Not all pack sizes may be marketed.

As with all cytotoxic substances, appropriate precautions should be taken when handling treosulfan.

Trained personnel should reconstitute the medicinal product. When handling treosulfan, inhalation, skin contact or contact with mucous membranes should be avoided (the use of adequate protective disposable gloves, goggles, gown and mask is recommended). Contaminated body parts should be carefully rinsed with water and soap, the eyes should be rinsed with sodium chloride 9 mg/mL (0.9%) solution. If possible it is recommended to work on a special safety workbench, equipped with laminar flow, with liquid-impermeable, absorbent disposable foil. Adequate care and precautions should be taken in the disposal of items (syringes, needles, etc.) used to reconstitute cytotoxic medicinal products. Use Luer-lock fittings on all syringes and sets. Large bore needles are recommended to minimise pressure and the possible formation of aerosols. The latter may also be reduced by the use of a venting needle.

Pregnant personnel should be excluded from handling cytotoxics.

Instructions for reconstitution of treosulfan:

1. Treosulfan is reconstituted in its original glass container. Reconstituted solutions of treosulfan may be combined into a larger glass vial, PVC bag or PE bag.

2. To avoid solubility problems, warm the solvent, sodium chloride 4.5 mg/mL (0.45%) solution, to 25 °C–30 °C (not higher), for example by using a water bath.

3. Remove the treosulfan powder carefully from the inner surface of the vial by shaking. This procedure is very important, because moistening of powder that sticks to the surface results in caking. If this happens, vigorously shake the vial to redissolve the cake.

4. Reconstitute each vial of Trecondi containing 5 g treosulfan in 100 mL of pre-warmed (maximum 30 °C) sodium chloride 4.5 mg/mL (0.45%) solution by shaking.

For preparation of sodium chloride 4.5 mg/mL (0.45%) solution equivalent volumes of sodium chloride 9 mg/mL (0.9%) solution and water for injections can be mixed.

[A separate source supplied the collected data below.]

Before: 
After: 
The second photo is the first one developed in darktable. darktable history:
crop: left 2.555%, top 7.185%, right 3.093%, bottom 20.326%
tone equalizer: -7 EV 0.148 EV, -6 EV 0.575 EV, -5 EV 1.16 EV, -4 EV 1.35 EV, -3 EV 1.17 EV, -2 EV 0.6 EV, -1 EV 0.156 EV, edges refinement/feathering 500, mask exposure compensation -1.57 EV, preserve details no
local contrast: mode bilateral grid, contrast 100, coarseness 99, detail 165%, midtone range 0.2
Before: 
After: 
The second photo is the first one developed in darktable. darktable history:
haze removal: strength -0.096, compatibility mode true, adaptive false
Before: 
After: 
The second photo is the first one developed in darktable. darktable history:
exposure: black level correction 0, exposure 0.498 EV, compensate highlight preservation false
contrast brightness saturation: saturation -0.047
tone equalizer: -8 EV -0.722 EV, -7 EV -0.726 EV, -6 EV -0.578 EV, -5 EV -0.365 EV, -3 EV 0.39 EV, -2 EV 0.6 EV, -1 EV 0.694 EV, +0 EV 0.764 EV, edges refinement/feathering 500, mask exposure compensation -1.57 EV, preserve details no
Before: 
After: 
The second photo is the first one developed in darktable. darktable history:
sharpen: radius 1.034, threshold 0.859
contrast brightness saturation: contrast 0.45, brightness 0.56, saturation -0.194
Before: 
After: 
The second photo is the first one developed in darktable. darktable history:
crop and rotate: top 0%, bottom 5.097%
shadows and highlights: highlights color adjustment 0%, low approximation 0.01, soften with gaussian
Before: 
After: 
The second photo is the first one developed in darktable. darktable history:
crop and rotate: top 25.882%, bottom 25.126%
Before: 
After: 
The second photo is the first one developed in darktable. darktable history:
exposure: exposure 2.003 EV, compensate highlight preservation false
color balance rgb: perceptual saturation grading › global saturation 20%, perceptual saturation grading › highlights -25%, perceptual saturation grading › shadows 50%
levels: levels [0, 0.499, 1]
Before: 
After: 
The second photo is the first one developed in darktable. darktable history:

The reconstituted solution contains 50 mg treosulfan per mL and appears as a clear colourless solution. Solutions showing any sign of precipitation should not be used.

Treosulfan has mutagenic and carcinogenic potential. Remnants of the medicinal product, as well as all materials that have been used for reconstitution and administration must be destroyed according to standard procedures applicable to antineoplastic agents, with due regard to current laws related to the disposal of hazardous waste.